At one point, the planes coming in pass overhead at the same time, and the whines of the engines bounce off each other in stereo. JP launches the noise monitor app on his phone and registers 86 decibels, which, according to the Illinois Deaf and Hard of Hearing Commission, is roughly equal to the sound of a screaming child. The FAA claims the metric for “significant” jet noise—meaning the amount at which homeowners can be eligible for soundproofing subsidies—is a day-night sound level average of 65 decibels. But only those residences within the FAA’s noise contour map (Sauganash Woods and most other Northwest Side neighborhoods are not) qualify for the soundproofing.

Continuing along the street, as the planes pass overhead about every 90 seconds, we see JP’s neighbor Art, a Chicago cop, working in his garage. Art and his wife spent $6,000 of their own money on foam insulation for the attic—but it’s provided only minor relief. “There are times you wonder if one is going to land in your bedroom,” Art says.

Evening settles in, and JP and I sit in his family room to watch the Bears-Packers game. Every once in a while, a plane whizzes by, which actually provides a welcome distraction from the historic pummeling the Packers are giving the Bears. After the game, my hosts head to bed, and I try to get some sleep on the couch.

A few minutes later, around 11, the jets start rumbling by again, often in 30-second intervals. Using radar and tracking apps on my iPhone, I watch the dots as they approach: At 11:55, a Boeing 747 Yangtze River Express from Shanghai blows in at 1,300 feet. At 11:56, an Airbus from Phoenix roars over the house. The last plane I see on the screen before dozing off at 12:30 a.m. is a Cessna coming in from Green Bay. (Jay Cutler’s private jet?)

When the sun comes up, I grab some coffee and sit on the back porch and notice that planes are now eastbound. There’s still a procession overhead, but the planes are not as frequent as the night before, and they’re at a higher altitude (at least 3,000 feet). “This is how it used to be,” Mary says, offering me some waffles. By the time I leave at noon, however, the westbound traffic has returned, and I count 10 planes in one 10-minute span. “We’ll take our share,” Mary says. “But our share shouldn’t be 20 hours a day.”

A few days later, I’m still obsessed with watching the plane traffic on my phone’s radar app and decide to see how bad the noise is closer to the airport. I purchase a $30 noise monitor at RadioShack and follow the blinking jets on my phone’s screen to Schiller Park.

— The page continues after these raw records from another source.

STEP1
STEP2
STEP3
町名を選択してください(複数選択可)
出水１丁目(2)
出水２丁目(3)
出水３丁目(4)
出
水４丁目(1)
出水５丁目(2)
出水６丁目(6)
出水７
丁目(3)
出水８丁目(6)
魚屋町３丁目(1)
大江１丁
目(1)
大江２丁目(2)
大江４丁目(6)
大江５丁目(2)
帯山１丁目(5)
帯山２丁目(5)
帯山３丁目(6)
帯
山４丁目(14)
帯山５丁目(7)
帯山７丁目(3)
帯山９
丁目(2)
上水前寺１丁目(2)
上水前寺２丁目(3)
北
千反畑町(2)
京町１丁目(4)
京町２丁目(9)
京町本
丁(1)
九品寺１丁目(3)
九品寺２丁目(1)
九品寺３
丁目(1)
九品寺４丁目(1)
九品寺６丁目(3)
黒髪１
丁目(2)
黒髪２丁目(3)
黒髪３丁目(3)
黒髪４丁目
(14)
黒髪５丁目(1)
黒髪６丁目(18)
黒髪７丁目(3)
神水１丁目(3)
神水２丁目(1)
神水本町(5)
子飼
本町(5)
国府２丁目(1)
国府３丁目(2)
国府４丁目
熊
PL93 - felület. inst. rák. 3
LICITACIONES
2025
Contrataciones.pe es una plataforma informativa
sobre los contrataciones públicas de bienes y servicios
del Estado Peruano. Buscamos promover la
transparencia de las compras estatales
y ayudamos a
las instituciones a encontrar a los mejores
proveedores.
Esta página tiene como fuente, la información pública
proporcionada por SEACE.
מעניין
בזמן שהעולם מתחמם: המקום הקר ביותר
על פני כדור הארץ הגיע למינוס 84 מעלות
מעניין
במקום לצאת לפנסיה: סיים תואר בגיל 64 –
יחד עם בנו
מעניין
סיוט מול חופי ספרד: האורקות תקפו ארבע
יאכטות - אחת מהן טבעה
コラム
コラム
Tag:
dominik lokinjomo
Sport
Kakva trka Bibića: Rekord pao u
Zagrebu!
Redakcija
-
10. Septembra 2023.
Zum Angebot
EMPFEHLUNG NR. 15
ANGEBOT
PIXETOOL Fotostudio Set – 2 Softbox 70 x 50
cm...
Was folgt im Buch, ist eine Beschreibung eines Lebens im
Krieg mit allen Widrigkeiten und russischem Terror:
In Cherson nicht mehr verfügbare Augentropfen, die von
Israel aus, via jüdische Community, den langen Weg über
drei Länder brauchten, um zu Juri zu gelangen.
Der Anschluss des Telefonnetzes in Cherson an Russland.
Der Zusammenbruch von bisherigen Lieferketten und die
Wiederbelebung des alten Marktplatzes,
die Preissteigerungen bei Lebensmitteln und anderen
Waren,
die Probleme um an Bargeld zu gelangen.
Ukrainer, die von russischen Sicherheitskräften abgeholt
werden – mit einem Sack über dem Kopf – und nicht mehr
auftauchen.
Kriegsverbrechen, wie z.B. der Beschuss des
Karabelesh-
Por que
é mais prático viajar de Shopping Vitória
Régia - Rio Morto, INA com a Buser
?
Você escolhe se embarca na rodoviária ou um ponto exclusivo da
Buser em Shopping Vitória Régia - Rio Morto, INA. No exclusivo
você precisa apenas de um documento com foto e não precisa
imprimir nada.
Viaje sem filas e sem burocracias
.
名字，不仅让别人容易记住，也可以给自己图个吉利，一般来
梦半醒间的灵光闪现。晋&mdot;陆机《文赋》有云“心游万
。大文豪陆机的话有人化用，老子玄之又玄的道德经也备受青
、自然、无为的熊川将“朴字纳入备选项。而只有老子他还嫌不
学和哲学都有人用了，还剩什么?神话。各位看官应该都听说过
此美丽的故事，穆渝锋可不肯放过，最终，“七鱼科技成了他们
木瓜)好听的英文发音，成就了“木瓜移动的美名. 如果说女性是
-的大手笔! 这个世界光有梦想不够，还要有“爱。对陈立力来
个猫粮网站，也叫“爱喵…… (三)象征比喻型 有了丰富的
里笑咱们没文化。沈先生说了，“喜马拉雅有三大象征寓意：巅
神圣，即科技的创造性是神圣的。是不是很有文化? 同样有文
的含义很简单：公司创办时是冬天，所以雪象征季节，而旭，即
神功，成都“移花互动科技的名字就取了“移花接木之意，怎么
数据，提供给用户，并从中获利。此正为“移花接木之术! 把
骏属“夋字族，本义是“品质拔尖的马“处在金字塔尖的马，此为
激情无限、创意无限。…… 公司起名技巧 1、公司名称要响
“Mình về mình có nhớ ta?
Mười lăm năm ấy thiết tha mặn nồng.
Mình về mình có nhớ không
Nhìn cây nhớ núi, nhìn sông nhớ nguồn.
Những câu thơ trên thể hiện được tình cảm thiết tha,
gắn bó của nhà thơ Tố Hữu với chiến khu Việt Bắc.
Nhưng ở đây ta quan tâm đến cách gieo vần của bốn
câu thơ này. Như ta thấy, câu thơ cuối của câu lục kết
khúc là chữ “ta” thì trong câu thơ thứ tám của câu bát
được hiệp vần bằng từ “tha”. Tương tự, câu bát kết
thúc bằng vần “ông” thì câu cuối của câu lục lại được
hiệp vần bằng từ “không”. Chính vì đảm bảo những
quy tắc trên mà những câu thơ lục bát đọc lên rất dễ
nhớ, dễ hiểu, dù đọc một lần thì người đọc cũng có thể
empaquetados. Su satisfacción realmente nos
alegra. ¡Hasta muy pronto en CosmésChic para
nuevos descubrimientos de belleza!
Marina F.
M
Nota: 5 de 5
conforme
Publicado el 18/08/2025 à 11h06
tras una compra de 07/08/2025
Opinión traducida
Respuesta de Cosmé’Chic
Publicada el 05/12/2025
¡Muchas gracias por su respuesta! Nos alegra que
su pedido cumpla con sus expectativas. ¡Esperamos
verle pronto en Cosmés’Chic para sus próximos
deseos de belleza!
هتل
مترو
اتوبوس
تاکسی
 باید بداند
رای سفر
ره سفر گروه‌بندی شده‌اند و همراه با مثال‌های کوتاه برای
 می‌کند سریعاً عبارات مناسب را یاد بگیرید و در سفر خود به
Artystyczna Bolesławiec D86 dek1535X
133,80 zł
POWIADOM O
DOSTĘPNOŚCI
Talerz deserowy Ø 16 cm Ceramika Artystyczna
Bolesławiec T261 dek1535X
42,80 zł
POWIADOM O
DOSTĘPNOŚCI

As I’m driving west on Lawrence Avenue, I’m jolted by a plane howling no more than 500 feet above me. An Old Style sign at Ken’s Lounge grabs my attention, so I head into the dive bar and ask the feisty blond owner if she’s noticed any changes since the new flight patterns.

“Oh, you mean shelves falling down and nails rattling out of the walls?” she says. “I go outside and I feel like I can shake hands with the pilot. That’s how low they are.”

She explains that before the runway changes, planes primarily flew over the Kennedy Expressway, a mile to the north. Then she walks me down to the basement to show me the mounds of dirt piled underneath the crumbling foundation. “It was always bad, but we lived with it,” she says.

O’Hare opened in 1949; the small brick structure housing Ken’s Lounge was built in 1911. For 65 years, the two coexisted. Only one may survive.